Much of this is still pie in the sky, but the first step, suborbital tourism, is not. Virgin Galactic is planning to begin 12 to 18 months of test flights in July. The six-passenger SpaceShipTwo will be carried to an altitude of 15km by a jet-powered mother ship, the WhiteKnightTwo. Then SpaceShipTwo will fire its rocket—the current design has it fuelled by rubber and laughing gas, though this may change—shooting the craft on a 90-second joyride during which it will reach a maximum speed of 4000 km per hour—more than three times the speed of sound. Passengers will be pinned in their seats by G-forces equivalent to four times the strength of Earth's gravitational pull as it climbs to 109 kms, where they will experience five minutes of weightlessness before the ship "feathers" its wings into an upright position to begin its descent. If all goes well, thrill-seekers can hope to start boarding in 2010 for the ultimate in adventure travel.

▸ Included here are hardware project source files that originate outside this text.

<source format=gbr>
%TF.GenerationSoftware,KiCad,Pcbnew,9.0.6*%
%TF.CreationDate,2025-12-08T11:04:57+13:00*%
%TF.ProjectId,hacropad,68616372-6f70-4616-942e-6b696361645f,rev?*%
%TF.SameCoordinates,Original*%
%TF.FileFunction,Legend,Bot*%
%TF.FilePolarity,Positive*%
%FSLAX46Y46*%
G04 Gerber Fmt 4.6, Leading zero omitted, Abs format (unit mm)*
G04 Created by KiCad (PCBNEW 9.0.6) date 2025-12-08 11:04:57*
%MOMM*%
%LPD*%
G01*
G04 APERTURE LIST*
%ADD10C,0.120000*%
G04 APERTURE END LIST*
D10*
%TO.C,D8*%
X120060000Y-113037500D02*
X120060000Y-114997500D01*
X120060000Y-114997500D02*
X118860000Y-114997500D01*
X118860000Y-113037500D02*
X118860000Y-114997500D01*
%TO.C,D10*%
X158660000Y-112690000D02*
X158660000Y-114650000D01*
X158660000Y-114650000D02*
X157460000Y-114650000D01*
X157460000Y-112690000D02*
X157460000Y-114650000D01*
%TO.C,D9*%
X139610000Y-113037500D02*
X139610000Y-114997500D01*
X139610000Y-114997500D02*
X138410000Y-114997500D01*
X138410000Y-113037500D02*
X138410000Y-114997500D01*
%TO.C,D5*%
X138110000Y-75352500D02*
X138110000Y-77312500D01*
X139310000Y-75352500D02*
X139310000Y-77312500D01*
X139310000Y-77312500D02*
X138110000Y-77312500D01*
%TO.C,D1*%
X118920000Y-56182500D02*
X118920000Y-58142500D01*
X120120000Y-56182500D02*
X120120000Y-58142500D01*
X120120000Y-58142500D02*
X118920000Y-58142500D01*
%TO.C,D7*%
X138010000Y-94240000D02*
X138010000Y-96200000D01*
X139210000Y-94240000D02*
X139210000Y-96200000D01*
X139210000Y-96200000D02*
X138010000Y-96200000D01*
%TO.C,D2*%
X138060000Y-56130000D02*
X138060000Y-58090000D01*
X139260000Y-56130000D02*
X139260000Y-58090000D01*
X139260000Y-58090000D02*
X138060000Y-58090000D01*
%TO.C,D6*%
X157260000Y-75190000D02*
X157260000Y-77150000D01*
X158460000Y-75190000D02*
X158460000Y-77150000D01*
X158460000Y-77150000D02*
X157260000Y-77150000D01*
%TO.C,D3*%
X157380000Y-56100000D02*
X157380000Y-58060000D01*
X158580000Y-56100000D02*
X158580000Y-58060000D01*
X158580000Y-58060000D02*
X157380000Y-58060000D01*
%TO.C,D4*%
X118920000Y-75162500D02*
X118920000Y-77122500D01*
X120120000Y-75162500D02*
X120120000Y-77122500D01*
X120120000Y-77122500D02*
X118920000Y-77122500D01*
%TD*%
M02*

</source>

Competitors are in hot pursuit. Rocketplane Global, Inc., of Oklahoma, claims to be "neck and neck" with Virgin. Unlike SpaceShipOne, Rocketplane's XP vehicle is a one-stage affair. "It looks like a plane, takes off like a plane," says Rocketplane business associate George French III, who also envisions commercial flights by 2010. "The main difference is that this plane goes into space."

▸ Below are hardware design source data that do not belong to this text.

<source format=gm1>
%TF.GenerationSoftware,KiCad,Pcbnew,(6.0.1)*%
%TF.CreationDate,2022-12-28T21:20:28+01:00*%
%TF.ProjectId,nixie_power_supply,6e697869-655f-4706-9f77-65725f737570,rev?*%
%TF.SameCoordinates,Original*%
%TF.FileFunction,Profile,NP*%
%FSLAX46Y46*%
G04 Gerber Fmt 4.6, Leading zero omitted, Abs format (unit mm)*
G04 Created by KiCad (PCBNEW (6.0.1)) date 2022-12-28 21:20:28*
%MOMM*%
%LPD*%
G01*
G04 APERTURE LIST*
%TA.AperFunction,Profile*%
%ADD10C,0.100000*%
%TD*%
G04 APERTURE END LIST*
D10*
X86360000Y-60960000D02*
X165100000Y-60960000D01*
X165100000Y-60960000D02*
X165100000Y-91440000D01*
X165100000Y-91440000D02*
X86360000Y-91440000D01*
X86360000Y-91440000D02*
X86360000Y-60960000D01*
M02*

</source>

XCOR Aerospace in Mojave is also developing a ship, Xerus, that will take off and land from a runway. The company has not set a date for a launch. XCOR was granted a license by the Federal Aviation Administration in 2004 giving permission to fly its Sphinx demonstration vehicle—a manned rocketplane designed as a forerunner to Xerus—on up to 35 test missions by the end of 2006. The company declines to specify what stage Xerus' development has reached, stating simply that it is in "the design phase" and that it prefers to be judged by results rather than promises. But it is well respected in aerospace circles, in particular for its EZ-Rocket, a rocket-propelled airplane that has flown 25 times and set aviation records. NASA is among XCOR's fans; the firm has just completed tests on a methane-burning rocket engine technology that the space agency hopes to use on lunar expeditions.

Jeff Bezos, founder of Amazon.com, is funding Blue Origin, which is building a ship with a three-man conical capsule that takes off and lands vertically, akin to the lunar landing module. Blue Origin flew a prototype ship, Goddard, for 40 seconds in Texas in 2006. Since then the firm has begun building a second test vehicle, which has led to some skepticism as to whether Bezos is on track to meet his declared deadline of operating once-a-week tourist flights by 2010. Bezos, however, has given no specific timeline.